PROBOLINGGO, koranmadura.com – Sejumlah pengrajin keramik Kota Probolinggo, sesak napas. Penyebabnya, selain harga bahan naik, kurs dolar sudah di angka Rp 14 ribuan satu dolarnya. Menghadapi permasalahan klasik itu, mereka hanya bisa bertahan. Manaikkan harga bukan solusi yang tepat. Malah jika itu dilakukan, perusahaannya akan kehilangan pembeli.
Hal itu diungkap pengrajin keramik, Edi Cahyo Purnomo (48), kepada wartawan, Selasa (25/8). Menurutnya, kondisi seperti itu dirasakan sejak April lalu, saat pemerintah ramai-ramai menaikkan elpiji non subsidi. Ia terpaksa beralih menggunakan gas elpiji dari 50 kg ke 12 kg. Meningat, harga elpiji 50 kg yang awalnya Rp 450 ribu naik menjadi Rp 800 ribu.
Biaya produksi pembuatan keramik ternyata tambah membengkak, setelah bahan baku keramik naik, bahkan kondisi tersebut diperparah dengan naik-nya BBM. Derita itu berlanjut, tatkala kurs dolar terhadap rupiah merangkak naik. Menghadapi hal tersebut, apa yang dilakukan Edi. “Menaikkan harga bukan solusi. kita bertahan diharga jual. Konsekwensinya, penghasilan berkurang hingga 40 persen,” aku Edi.
Tidak hanya dirinya yang mengalami persoalan seperti itu, kata Edi, pengusaha lain yang tergabung dalam Forda UKM juga bernasib sama. Namun persoalan diatas tidak berpengaruh terhadap omzet penjualan.

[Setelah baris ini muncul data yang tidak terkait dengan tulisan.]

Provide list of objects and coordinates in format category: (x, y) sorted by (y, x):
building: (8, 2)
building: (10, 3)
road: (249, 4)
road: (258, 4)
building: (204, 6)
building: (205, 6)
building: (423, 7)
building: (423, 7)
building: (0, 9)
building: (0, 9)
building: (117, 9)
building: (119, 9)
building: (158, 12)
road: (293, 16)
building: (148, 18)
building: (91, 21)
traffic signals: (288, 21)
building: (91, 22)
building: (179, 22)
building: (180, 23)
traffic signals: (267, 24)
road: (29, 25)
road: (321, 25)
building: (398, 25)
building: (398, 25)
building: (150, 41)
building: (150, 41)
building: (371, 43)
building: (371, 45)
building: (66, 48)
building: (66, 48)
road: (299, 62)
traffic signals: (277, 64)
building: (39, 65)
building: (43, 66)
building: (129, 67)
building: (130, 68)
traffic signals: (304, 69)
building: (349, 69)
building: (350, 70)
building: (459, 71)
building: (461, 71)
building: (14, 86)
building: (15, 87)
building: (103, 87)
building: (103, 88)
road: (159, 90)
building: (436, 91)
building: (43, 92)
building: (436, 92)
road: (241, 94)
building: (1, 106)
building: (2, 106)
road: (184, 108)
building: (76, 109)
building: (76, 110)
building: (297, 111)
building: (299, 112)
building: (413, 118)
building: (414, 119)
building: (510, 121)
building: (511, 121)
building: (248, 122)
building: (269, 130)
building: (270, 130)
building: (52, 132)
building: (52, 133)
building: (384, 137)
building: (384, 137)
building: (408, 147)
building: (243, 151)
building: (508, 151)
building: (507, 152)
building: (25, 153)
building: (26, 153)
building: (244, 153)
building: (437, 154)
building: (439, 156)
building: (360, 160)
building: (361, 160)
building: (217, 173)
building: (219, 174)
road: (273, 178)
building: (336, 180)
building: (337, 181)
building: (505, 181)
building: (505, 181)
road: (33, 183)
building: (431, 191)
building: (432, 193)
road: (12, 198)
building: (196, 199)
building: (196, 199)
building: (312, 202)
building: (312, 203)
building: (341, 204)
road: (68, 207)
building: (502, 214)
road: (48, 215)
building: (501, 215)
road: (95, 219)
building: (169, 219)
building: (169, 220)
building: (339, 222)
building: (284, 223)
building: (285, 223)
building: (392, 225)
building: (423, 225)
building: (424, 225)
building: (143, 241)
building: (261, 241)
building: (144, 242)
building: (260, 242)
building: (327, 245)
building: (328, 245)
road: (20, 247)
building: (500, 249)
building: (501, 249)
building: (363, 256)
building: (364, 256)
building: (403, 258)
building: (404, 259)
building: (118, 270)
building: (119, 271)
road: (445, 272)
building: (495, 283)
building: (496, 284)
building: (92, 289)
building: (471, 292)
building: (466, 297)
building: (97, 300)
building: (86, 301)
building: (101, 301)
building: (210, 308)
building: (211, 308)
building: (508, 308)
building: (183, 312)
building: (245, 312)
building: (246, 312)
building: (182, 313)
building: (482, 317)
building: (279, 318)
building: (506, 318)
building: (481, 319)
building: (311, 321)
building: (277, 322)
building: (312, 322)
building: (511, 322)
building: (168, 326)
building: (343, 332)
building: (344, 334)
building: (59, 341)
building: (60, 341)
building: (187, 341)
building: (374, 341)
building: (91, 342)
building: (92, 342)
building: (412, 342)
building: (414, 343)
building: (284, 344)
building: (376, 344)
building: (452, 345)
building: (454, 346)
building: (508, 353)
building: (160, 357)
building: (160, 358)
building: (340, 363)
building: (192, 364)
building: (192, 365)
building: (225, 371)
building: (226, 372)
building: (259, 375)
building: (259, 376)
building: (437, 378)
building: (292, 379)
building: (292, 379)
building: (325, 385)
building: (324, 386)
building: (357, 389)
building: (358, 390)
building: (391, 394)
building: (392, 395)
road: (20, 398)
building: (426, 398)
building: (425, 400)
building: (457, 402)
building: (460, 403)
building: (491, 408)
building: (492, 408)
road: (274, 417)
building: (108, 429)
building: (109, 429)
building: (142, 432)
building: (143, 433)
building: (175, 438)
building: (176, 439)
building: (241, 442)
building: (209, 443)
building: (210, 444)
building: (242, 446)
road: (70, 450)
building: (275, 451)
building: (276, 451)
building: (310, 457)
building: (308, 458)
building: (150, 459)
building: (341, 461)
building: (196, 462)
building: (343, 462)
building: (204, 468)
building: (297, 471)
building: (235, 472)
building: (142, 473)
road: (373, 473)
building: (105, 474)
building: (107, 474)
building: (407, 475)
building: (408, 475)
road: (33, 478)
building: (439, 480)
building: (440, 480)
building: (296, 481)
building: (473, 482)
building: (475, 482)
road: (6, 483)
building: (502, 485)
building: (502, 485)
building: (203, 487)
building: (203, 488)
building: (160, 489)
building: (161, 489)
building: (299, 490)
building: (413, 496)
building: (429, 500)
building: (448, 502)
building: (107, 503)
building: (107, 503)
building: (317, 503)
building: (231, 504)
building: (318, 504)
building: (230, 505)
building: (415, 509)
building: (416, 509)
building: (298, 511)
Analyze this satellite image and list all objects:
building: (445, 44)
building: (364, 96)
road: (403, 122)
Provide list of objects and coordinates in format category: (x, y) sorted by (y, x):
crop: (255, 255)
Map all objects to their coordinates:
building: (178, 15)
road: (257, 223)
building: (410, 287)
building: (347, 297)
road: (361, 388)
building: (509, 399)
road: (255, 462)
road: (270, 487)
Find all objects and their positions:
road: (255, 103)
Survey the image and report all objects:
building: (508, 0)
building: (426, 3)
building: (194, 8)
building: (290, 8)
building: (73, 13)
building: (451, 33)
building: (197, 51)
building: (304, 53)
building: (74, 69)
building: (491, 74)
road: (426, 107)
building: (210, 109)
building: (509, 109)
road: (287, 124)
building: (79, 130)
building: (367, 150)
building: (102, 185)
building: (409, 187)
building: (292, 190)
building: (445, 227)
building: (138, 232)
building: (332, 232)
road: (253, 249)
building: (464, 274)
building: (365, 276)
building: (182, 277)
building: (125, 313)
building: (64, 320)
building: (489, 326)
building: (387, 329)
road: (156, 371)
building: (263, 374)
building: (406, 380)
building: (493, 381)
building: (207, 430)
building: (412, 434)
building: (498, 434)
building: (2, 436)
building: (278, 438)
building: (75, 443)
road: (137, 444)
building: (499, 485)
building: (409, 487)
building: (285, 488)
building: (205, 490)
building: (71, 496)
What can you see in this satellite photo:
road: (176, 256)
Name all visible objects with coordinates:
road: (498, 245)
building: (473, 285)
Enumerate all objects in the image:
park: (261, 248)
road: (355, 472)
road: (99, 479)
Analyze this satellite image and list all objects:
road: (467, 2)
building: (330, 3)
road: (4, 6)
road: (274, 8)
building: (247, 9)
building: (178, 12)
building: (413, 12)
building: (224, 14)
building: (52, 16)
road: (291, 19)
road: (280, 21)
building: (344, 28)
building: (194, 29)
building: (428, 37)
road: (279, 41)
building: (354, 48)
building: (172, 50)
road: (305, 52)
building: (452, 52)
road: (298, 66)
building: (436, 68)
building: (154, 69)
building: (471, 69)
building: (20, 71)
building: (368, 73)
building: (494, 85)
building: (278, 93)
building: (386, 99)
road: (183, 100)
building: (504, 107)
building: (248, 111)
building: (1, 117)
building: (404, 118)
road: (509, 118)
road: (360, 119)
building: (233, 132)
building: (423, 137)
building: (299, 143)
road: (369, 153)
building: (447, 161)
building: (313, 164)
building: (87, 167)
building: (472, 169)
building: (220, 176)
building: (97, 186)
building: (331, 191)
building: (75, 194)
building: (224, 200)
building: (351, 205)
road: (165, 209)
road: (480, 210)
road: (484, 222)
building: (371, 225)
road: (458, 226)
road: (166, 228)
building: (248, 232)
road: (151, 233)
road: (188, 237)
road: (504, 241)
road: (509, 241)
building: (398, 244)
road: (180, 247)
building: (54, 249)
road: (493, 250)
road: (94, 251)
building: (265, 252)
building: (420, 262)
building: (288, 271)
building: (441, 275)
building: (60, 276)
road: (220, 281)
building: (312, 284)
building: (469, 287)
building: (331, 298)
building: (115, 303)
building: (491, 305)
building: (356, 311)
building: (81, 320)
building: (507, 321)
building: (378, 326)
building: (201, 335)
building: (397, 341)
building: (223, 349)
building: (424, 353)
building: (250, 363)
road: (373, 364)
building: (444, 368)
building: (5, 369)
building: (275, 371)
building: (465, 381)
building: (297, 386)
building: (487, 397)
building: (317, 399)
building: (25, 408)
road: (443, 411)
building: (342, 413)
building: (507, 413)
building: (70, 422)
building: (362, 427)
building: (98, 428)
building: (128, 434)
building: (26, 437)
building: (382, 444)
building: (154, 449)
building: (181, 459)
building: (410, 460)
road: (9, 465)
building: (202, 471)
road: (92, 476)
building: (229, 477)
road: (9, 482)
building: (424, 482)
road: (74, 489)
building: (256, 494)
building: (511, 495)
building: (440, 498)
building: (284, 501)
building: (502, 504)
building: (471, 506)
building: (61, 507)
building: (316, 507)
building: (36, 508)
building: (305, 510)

“Permintaan terhadap keramik buatannya tetap alias tidak berubah. Hanya saja pendapatan yang berkurang, dari semula Rp 60 juta penghasilan kotor tiap bulan, turun menjadi sekitar Rp 40 juta,”ucapnya.
Untuk mengangkat penghasilan yang hilang akibat harga naik, pengrajin yang tinggal di Jalan Cangkring Kelurahan Kanigaran Kecamatan Kanigaran ini mencari terobosan baru, dengan menciptakan produk baru yang belum dirambah pengrajin lain. Hanya saja upaya itu hanya bisa mengemmbalikan penghasilannya 10 persen dari 40 persen pendapatannya yang hilang. “Kalau dipikir serius kita bisa stres. Anggap saja ini sebuah dinamika,” kata Edi.
Untuk bahan baku yang harganya mengikuti kurs dolar, lanjut Edi, di antaranya glasir atau pengkilat dan pewarna. Dua bahan itu merupakan bahan inpor. Saat ditanya, mengapa tidak membeli buatan dalam negeri saja, pria yang memiliki dua anak dan seorang cucu ini mengatakan, belum ada pengusaha lokal yang memprodiksi dua bahan tersebut. “Itu produk luar negeri. Tapi saya beli di Surabaya,” akunya.
Selain itu, keramik buatannya hanya dijual di dalam negeri seperti Bali, Surabaya, Malang dan kota lain di Indonesia. Dengan demikian, harga jualnya masih harga dalam negeri, bukan harga ekspor yang mengikuti kurs dolar. Untuk menutupi biaya produksi naik, Edi mengaku telah menjual kendaraan pri-badinya.
“Penghasilan kami berkurang. Sedang biaya produksi de-ngan jumlah produksi yang sama, biayanya naik atau bertambah. Ya terpaksa menjual kendaraan,”imbuhnya.
Dampak lain dari kondisi yang demikian adalah berkurangnya tenaga kerja yang semula 27 orang berkurang menjadi 21 karyawan. Namun begitu berterus terang, enam karyawannya itu berhenti bukan langsung dampak dari naik-nya bahan baku dan turunnya penghasilannya. “Enggak tahu kenapa mereka berhenti. Mungkin mau bekerja ditempat lain agar suasananya baru. Bukan kami yang membehentikan, tapi mereka sendiri yang mengundurkan diri,” papar Edi.